Les Québécois et les Canadiens ont conclu une campagne électorale dont ils ne voulaient pas en reconduisant, en gros, les mêmes députés à la Chambre des communes. On pourrait y voir un signe qu’ils n’étaient pas malheureux d’avoir un gouvernement libéral minoritaire et qu’ils ont voté en conséquence.

Ce n’est pas tout à fait faux, mais on peut y trouver une autre interprétation. Les Québécois et les Canadiens sont insatisfaits de l’offre politique actuelle et ils ne voyaient pas d’option à laquelle ils pouvaient se rallier.

On peut vouloir punir les libéraux pour toutes sortes de raisons en plus de ces élections inutiles, mais encore faut-il que la solution de rechange reflète les valeurs de la majorité.

Or, malgré les beaux efforts du chef conservateur Erin O’Toole pour ramener son parti vers le centre, il y avait trop d’incertitudes quant au programme du parti sur des questions de nature sociale qui tiennent à cœur à la majorité, que ce soit le contrôle des armes à feu – en particulier les armes de poing qui font des ravages dans nos villes et dont on a très peu parlé durant la campagne électorale – ou la lutte contre le réchauffement climatique.

Tous les partis sont nécessairement des coalitions, mais celle des conservateurs inclut des députés de l’ancien Reform Party pour lesquels les questions de contrôle des armes à feu ou de cibles de réduction des gaz à effet de serre sont encore frappées d’interdit.

Dans les circonstances, on ne peut blâmer les électeurs pour lesquels ces questions sont importantes – et elles font un assez large consensus au Québec – de ne pas se sentir à l’aise de voter pour les conservateurs.

Ils l’auraient peut-être été si une option comme le Parti progressiste-conservateur existait encore. Mais ce n’est plus une option. Le Parti conservateur du Canada est franchement niché à droite, et ça ne devrait pas changer de sitôt.

Ce qui fait que la tâche de Justin Trudeau de continuer à gouverner – avec une minorité relativement stable et pouvant s’appuyer sur non pas un, mais deux partenaires ayant le nombre de députés requis pour faire passer ses politiques – n’est pas une si grosse commande. En tout cas, moins que celle de recentrer le Parti conservateur.
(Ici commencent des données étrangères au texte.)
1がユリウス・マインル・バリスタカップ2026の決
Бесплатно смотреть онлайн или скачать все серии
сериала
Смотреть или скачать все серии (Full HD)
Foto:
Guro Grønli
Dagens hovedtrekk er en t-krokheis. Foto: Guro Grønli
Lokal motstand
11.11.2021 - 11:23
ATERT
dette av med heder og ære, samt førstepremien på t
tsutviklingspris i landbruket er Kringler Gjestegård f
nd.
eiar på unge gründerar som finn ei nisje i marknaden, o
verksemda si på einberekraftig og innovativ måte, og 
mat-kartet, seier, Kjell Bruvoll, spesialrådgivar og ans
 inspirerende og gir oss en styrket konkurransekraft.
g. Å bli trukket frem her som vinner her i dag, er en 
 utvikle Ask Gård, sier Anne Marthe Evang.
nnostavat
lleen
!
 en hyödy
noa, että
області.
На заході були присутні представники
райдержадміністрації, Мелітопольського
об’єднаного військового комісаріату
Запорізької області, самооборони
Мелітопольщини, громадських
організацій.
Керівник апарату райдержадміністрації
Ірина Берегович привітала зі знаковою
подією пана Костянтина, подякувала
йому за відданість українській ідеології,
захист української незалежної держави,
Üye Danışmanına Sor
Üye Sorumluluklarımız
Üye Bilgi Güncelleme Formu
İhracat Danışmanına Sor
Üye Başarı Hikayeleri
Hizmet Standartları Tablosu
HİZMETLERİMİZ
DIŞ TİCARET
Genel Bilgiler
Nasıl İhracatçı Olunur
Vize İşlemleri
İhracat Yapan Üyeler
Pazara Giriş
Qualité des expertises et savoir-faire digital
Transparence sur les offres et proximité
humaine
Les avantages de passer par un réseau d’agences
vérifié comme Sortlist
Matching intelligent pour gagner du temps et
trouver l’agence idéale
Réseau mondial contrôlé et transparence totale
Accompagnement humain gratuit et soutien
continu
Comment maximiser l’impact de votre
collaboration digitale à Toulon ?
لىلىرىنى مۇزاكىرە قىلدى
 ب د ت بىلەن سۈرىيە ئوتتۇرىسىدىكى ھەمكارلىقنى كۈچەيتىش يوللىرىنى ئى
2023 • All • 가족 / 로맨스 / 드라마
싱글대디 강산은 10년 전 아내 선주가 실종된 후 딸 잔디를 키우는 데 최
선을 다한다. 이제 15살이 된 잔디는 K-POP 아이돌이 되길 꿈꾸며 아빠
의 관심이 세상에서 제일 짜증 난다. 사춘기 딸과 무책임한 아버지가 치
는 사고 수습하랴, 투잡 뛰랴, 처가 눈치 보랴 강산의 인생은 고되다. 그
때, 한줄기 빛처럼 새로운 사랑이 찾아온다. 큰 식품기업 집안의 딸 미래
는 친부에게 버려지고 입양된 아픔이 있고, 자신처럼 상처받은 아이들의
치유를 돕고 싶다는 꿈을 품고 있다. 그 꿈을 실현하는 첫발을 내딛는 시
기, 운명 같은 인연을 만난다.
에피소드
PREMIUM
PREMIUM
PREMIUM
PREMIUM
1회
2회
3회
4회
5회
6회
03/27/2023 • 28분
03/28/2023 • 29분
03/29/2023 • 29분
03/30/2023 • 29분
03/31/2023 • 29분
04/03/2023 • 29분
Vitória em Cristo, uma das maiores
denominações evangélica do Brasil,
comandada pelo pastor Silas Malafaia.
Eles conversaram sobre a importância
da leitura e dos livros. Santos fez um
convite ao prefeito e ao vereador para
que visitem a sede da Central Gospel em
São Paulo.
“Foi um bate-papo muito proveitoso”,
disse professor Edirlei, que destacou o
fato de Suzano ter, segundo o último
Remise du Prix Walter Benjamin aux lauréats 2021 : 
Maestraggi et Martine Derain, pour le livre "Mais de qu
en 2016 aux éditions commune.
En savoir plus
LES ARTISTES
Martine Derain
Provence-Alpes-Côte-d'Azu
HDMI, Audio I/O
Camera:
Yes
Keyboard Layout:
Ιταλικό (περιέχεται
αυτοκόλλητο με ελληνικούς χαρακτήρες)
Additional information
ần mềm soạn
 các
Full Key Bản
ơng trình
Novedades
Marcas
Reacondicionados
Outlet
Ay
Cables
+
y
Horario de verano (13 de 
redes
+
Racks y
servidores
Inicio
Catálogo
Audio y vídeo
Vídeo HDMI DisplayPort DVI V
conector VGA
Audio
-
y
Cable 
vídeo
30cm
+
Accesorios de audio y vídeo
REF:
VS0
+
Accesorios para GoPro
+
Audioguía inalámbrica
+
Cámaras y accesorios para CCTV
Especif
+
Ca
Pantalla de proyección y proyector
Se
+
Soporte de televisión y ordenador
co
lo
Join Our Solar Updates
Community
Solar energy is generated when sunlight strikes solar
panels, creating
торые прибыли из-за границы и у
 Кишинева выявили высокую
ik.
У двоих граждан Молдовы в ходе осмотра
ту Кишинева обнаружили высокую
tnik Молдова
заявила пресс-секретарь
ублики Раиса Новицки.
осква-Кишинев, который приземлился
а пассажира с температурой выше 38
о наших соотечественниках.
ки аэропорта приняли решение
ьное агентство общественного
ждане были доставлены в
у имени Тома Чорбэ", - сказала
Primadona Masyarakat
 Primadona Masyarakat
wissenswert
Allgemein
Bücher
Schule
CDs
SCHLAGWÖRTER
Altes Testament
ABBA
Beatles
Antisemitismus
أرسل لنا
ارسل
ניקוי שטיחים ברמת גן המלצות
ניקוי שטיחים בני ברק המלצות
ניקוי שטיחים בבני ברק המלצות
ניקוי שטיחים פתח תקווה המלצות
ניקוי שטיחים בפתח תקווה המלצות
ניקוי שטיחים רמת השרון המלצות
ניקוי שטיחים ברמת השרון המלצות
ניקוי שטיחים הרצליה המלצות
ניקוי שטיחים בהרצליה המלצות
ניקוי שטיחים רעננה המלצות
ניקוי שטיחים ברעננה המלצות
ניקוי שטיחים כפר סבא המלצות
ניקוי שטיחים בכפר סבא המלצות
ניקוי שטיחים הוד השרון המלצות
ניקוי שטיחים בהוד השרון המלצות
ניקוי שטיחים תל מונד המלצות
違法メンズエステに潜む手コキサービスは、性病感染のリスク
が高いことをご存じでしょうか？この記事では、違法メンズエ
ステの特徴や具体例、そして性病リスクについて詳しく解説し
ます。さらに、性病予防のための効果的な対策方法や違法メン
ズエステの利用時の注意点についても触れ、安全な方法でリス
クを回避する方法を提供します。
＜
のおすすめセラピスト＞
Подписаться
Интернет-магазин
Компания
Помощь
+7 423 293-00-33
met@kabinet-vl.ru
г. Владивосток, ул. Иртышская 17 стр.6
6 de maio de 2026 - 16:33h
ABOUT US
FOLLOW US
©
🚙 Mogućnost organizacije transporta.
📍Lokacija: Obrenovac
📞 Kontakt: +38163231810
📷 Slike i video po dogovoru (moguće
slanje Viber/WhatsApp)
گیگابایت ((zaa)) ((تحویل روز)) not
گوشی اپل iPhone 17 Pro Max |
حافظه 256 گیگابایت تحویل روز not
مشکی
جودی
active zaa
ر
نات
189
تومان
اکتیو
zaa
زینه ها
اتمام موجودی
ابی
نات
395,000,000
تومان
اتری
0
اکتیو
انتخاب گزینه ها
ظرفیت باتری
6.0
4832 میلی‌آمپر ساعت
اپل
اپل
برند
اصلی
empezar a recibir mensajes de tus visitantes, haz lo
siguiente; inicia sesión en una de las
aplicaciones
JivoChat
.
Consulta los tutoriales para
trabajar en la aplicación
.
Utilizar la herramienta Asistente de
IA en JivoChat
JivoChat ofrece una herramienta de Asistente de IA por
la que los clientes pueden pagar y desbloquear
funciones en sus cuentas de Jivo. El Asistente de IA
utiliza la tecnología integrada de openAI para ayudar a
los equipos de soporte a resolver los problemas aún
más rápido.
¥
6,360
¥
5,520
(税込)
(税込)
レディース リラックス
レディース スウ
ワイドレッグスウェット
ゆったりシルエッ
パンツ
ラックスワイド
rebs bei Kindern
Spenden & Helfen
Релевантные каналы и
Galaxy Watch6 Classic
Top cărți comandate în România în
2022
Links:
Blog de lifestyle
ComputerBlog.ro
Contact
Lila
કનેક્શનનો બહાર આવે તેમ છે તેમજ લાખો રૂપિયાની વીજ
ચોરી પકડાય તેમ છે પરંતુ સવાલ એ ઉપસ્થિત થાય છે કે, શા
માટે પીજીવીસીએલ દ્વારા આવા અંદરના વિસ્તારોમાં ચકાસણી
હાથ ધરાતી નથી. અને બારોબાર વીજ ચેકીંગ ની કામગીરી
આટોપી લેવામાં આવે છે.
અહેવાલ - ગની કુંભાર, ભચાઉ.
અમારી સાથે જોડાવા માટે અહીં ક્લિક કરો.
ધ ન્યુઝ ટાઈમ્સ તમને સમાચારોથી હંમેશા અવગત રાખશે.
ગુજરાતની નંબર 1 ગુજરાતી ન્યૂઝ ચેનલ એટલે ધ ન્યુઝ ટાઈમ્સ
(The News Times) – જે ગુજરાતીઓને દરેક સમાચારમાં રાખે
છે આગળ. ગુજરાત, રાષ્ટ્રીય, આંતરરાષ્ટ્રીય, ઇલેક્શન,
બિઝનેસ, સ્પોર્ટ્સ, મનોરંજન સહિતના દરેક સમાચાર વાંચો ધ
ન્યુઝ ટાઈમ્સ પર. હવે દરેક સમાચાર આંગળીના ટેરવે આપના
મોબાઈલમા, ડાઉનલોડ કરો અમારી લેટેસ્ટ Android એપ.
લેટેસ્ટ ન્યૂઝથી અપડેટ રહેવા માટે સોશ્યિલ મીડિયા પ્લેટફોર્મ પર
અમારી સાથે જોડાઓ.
Pour le Québec, cela oblige deux observations. D’abord : il n’y a pas eu d’« effet Legault ». Le premier ministre, qui avait averti les Québécois de ne pas voter rouge, orange ou vert, « des partis dangereux pour le Québec », n’a pas réussi à faire progresser substantiellement ni les bleu foncé d’Erin O’Toole, ni les bleu pâle d’Yves-François Blanchet. Pour eux aussi, le résultat est le statu quo.

Pour M. Legault, cependant, il y a un avertissement. On comprend bien que son nouveau personnage de réincarnation de Maurice Duplessis comme défenseur de la nation, de ses compétences, de ses valeurs et de sa langue lui plaît beaucoup.

Mais ce ne sont pas les seules valeurs qui vont entraîner l’adhésion des Québécois. Des questions comme l’environnement – qui demeure plus que jamais l’angle mort du gouvernement Legault – doivent aussi être une préoccupation réelle du gouvernement. En passant, le fait de vendre de l’énergie propre à New York est une bonne chose, mais elle ne dispense pas le Québec d’avoir un programme rigoureux de réduction de ses gaz à effet de serre.

L’autre observation est qu’il n’y a pas eu d’« effet débat en anglais ». M. Blanchet a eu beau utiliser à fond la question tordue de la modératrice – et surtout étirer l’élastique jusqu’à en faire un affront de tout le Canada anglais à toute la nation québécoise – il n’aura pas réussi à obtenir un résultat qui est sensiblement différent de la dernière fois.

Il aura peut-être pu freiner la chute, mais il n’a pas pu s’en servir pour se propulser plus haut. C’est sans doute parce que les électeurs qui étaient sensibles à ce genre d’arguments votaient déjà pour le Bloc et que le sujet intéressait pas mal moins les autres électeurs.

La prochaine fois que les Québécois iront aux urnes, ce sera presque exactement dans un an lors des élections provinciales. S’il y a une leçon à tirer des élections que nous venons de vivre, c’est bien que les électeurs voudront une offre politique qui touche à l’ensemble de leurs valeurs.

Tout le monde est pour la défense du français et des compétences du Québec. Mais si les nouveaux émules de Duplessis n’ont pas autre chose à offrir en environnement, en éducation et en réduction des inégalités, ils pourraient bien se faire dire que leur offre politique a dépassé depuis longtemps sa date de péremption.